AB 331 would require a deployer to notify any person who is the subject of the consequential decision that an ADT is being used to make the consequential decision. Furthermore, if a consequential decision is made solely based on the output of an ADT, a deployer must accommodate a person’s request not to be subject to the ADT and to be subject to an alternative selection process or accommodation.
AB 331 would require a deployer or developer to establish and maintain a governance program to map, measure, manage, and govern the risks of algorithmic discrimination associated with the use of the ADT. In relevant part, the governance program must conduct an annual and comprehensive review of policies, practices, and procedures to ensure compliance with this chapter, and make reasonable adjustments to administrative and technical safeguards in light of material changes in technology, the risks associated with the ADT, the state of technical standards, and changes in business arrangements or operations of the deployer or developer.
Senate Bill 721
Senate Bill 721 would create a working group to deliver a report to the legislature regarding artificial intelligence and be disbanded by Jan. 1, 2030.

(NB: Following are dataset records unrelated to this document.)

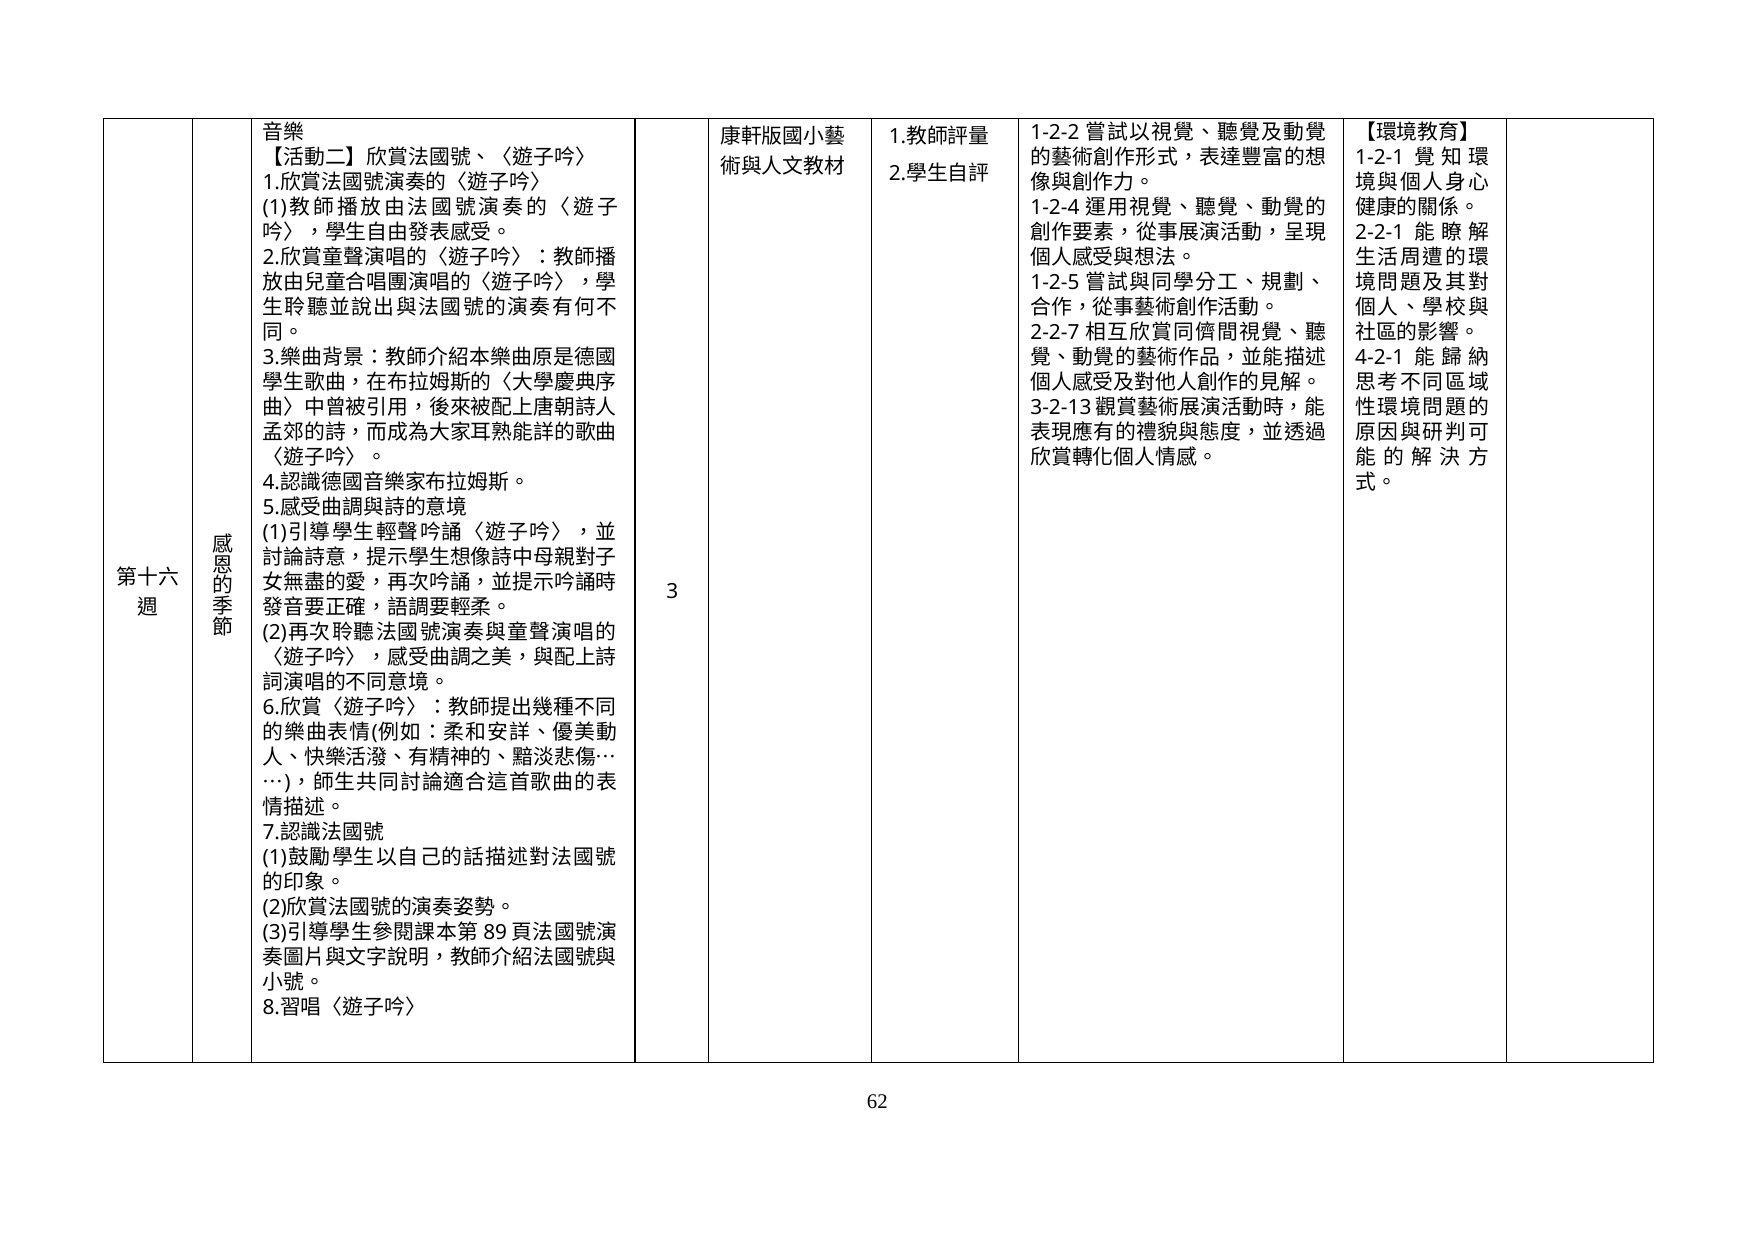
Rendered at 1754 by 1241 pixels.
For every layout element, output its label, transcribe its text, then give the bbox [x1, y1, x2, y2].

table_cell 【環境教育】 1-2-1覺知環境與個人身心健康的關係。 2-2-1能瞭解生活周遭的環境問題及其對個人、學校與社區的影響。 4-2-1能歸納思考不同區域性環境問題的原因與研判可能的解決方式。 [1344, 119, 1506, 1062]
table_cell 第十六週 [104, 119, 192, 1062]
table_cell 康軒版國小藝術與人文教材 [709, 119, 871, 1062]
table_cell 感恩的季節 [193, 119, 251, 1062]
table_cell [1507, 119, 1653, 1062]
table_cell 1.教師評量 2.學生自評 [872, 119, 1018, 1062]
table_cell 1-2-2嘗試以視覺、聽覺及動覺的藝術創作形式，表達豐富的想像與創作力。 1-2-4運用視覺、聽覺、動覺的創作要素，從事展演活動，呈現個人感受與想法。 1-2-5嘗試與同學分工、規劃、合作，從事藝術創作活動。 2-2-7相互欣賞同儕間視覺、聽覺、動覺的藝術作品，並能描述個人感受及對他人創作的見解。 3-2-13觀賞藝術展演活動時，能表現應有的禮貌與態度，並透過欣賞轉化個人情感。 [1019, 119, 1343, 1062]
table_cell 3 [636, 119, 708, 1062]
table_cell 音樂 【活動二】欣賞法國號、〈遊子吟〉 1.欣賞法國號演奏的〈遊子吟〉 (1)教師播放由法國號演奏的〈遊子吟〉，學生自由發表感受。 2.欣賞童聲演唱的〈遊子吟〉：教師播放由兒童合唱團演唱的〈遊子吟〉，學生聆聽並說出與法國號的演奏有何不同。 3.樂曲背景：教師介紹本樂曲原是德國學生歌曲，在布拉姆斯的〈大學慶典序曲〉中曾被引用，後來被配上唐朝詩人孟郊的詩，而成為大家耳熟能詳的歌曲〈遊子吟〉。 4.認識德國音樂家布拉姆斯。 5.感受曲調與詩的意境 (1)引導學生輕聲吟誦〈遊子吟〉，並討論詩意，提示學生想像詩中母親對子女無盡的愛，再次吟誦，並提示吟誦時發音要正確，語調要輕柔。 (2)再次聆聽法國號演奏與童聲演唱的〈遊子吟〉，感受曲調之美，與配上詩詞演唱的不同意境。 6.欣賞〈遊子吟〉：教師提出幾種不同的樂曲表情(例如：柔和安詳、優美動人、快樂活潑、有精神的、黯淡悲傷……)，師生共同討論適合這首歌曲的表情描述。 7.認識法國號 (1)鼓勵學生以自己的話描述對法國號的印象。 (2)欣賞法國號的演奏姿勢。 (3)引導學生參閱課本第89頁法國號演奏圖片與文字說明，教師介紹法國號與小號。 8.習唱〈遊子吟〉 [252, 119, 634, 1062]
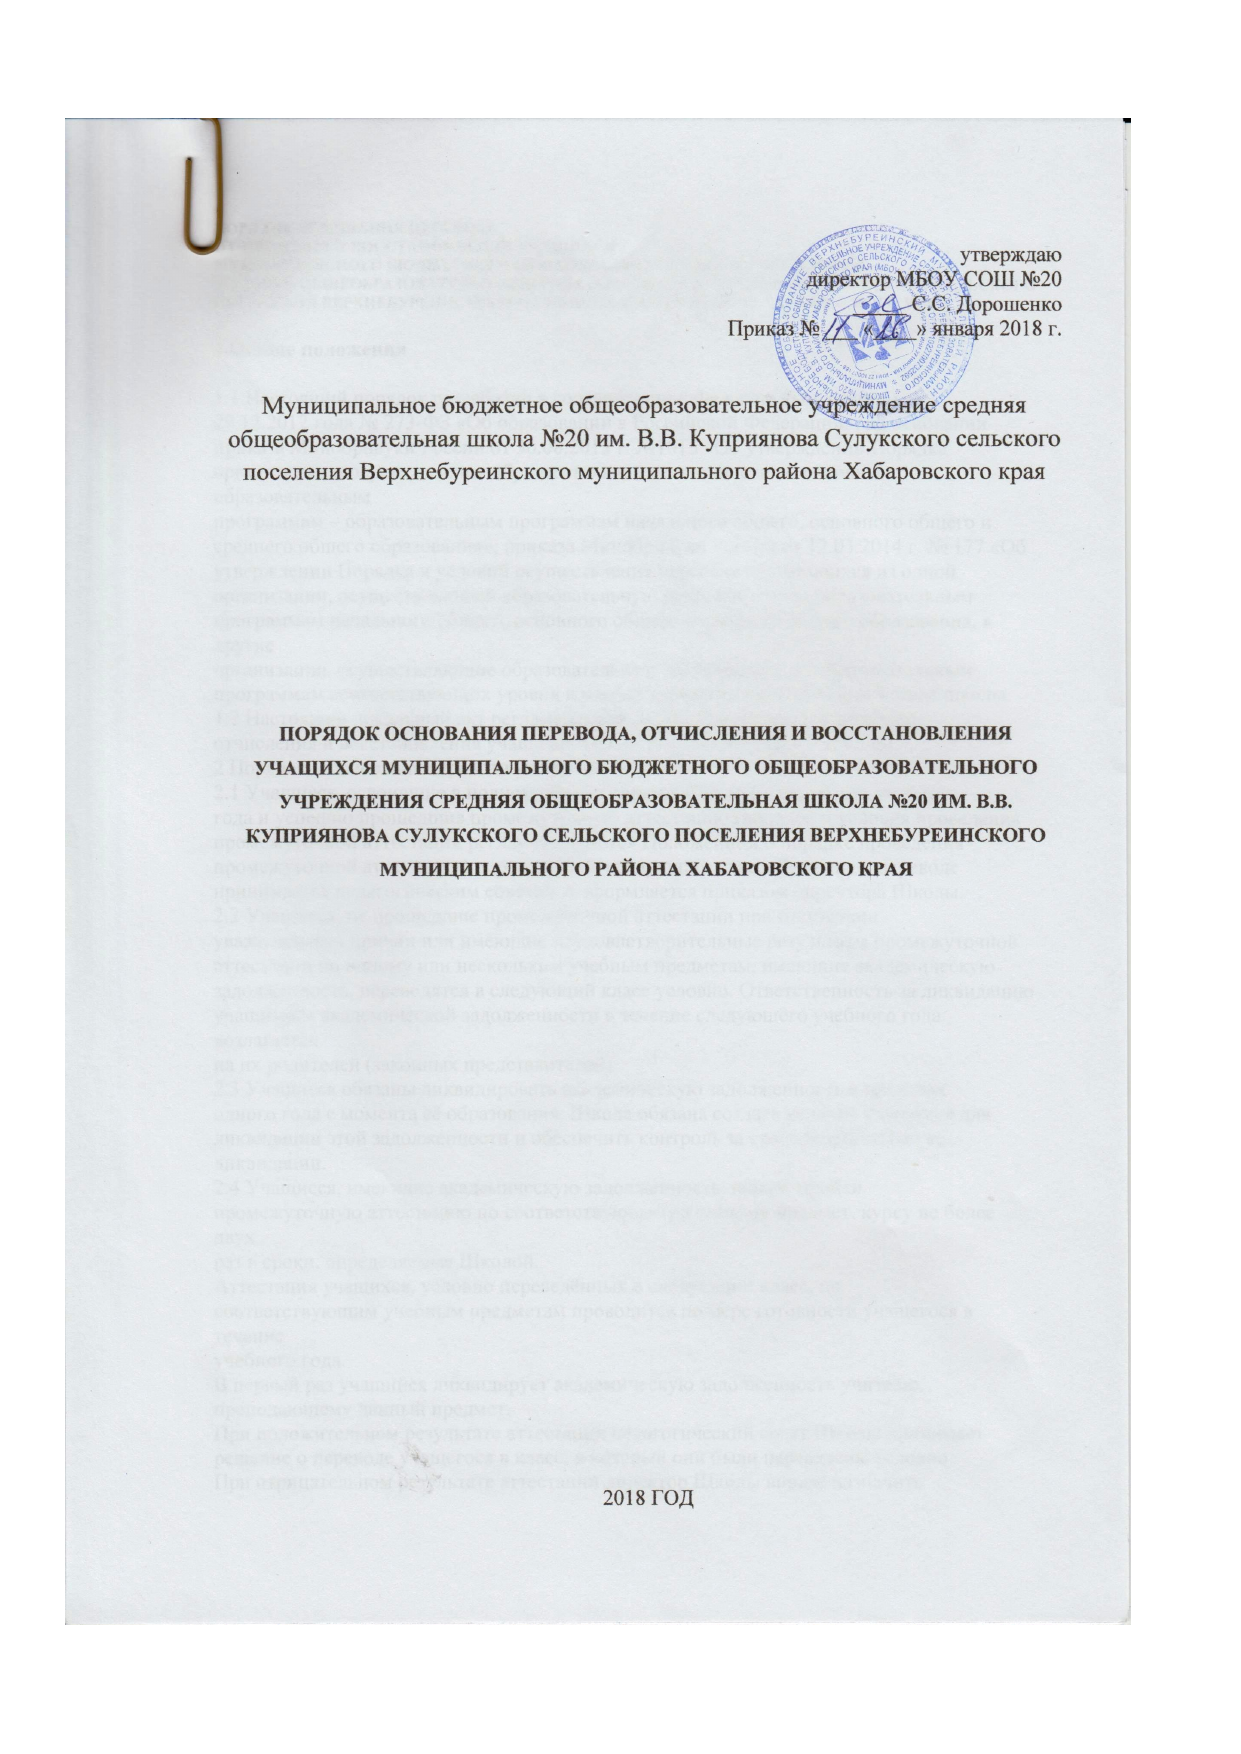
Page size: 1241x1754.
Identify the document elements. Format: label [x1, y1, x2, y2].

picture [65, 118, 1131, 1625]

The working group would consist of 10 members, including two appointees by the governor, two appointees by the president pro tempore of the Senate, two employees by the speaker of the Assembly, two appointees by the attorney general, one appointee by the California Privacy Protection Agency, and one appointee by the Department of Technology.
The working group would be required to accept input from academia, consumer advocacy groups, and small, medium and large businesses affected by artificial intelligence policies.
With the proliferation of new regulations and laws, it is more important than ever for employers to stay abreast of developments regarding AI, especially given the potential for a resulting patchwork of obligations for those who incorporate AI into their workforce management processes.